▶ _DOCUMENT EXTRACT_
•••

*
The moose likes Beginning Java and the fly likes Splitting a block of text into individual lines Big Moose Saloon
  Search | Java FAQ | Recent Topics | Flagged Topics | Hot Topics | Zero Replies
Register / Login


Win a copy of The Java EE 7 Tutorial Volume 1 or Volume 2 this week in the Java EE forum
or jQuery UI in Action in the JavaScript forum!
JavaRanch » Java Forums » Java » Beginning Java
Bookmark "Splitting a block of text into individual lines" Watch "Splitting a block of text into individual lines" New topic
Author

Splitting a block of text into individual lines

Michael DeChirico
Greenhorn

Joined: Jul 31, 2008
Posts: 16
I have a need to split blocks of text into their component text lines, each text line has a 0xff as the trailing character.

the block of text are variable sized and the component text lines are variable in lenght.

•••

▶ _GIVEN INFORMATION_

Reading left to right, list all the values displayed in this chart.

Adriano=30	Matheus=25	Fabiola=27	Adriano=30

•••

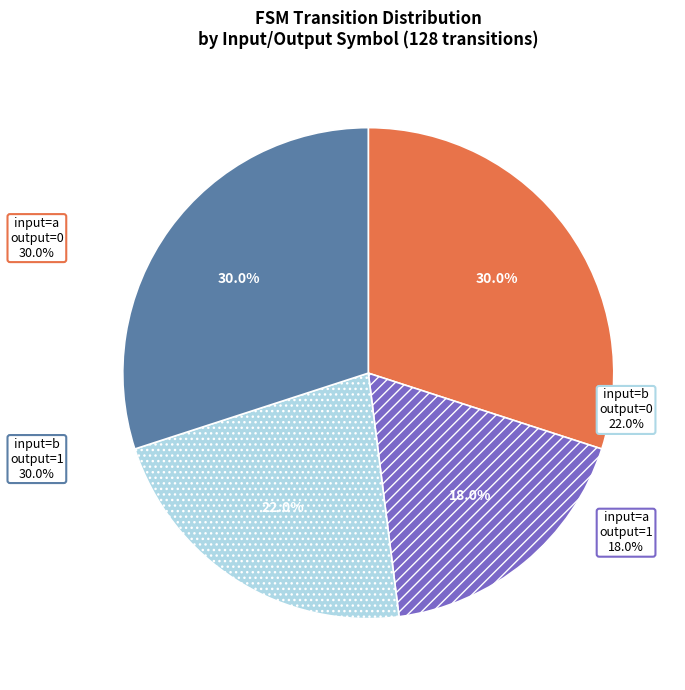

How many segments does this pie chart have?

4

•••

▶ _ASSIGNMENT_
In the forum thread on splitting a block of text into lines, what is the trailing character of each text line?

▶ _WRITTEN SOLUTION_
0xff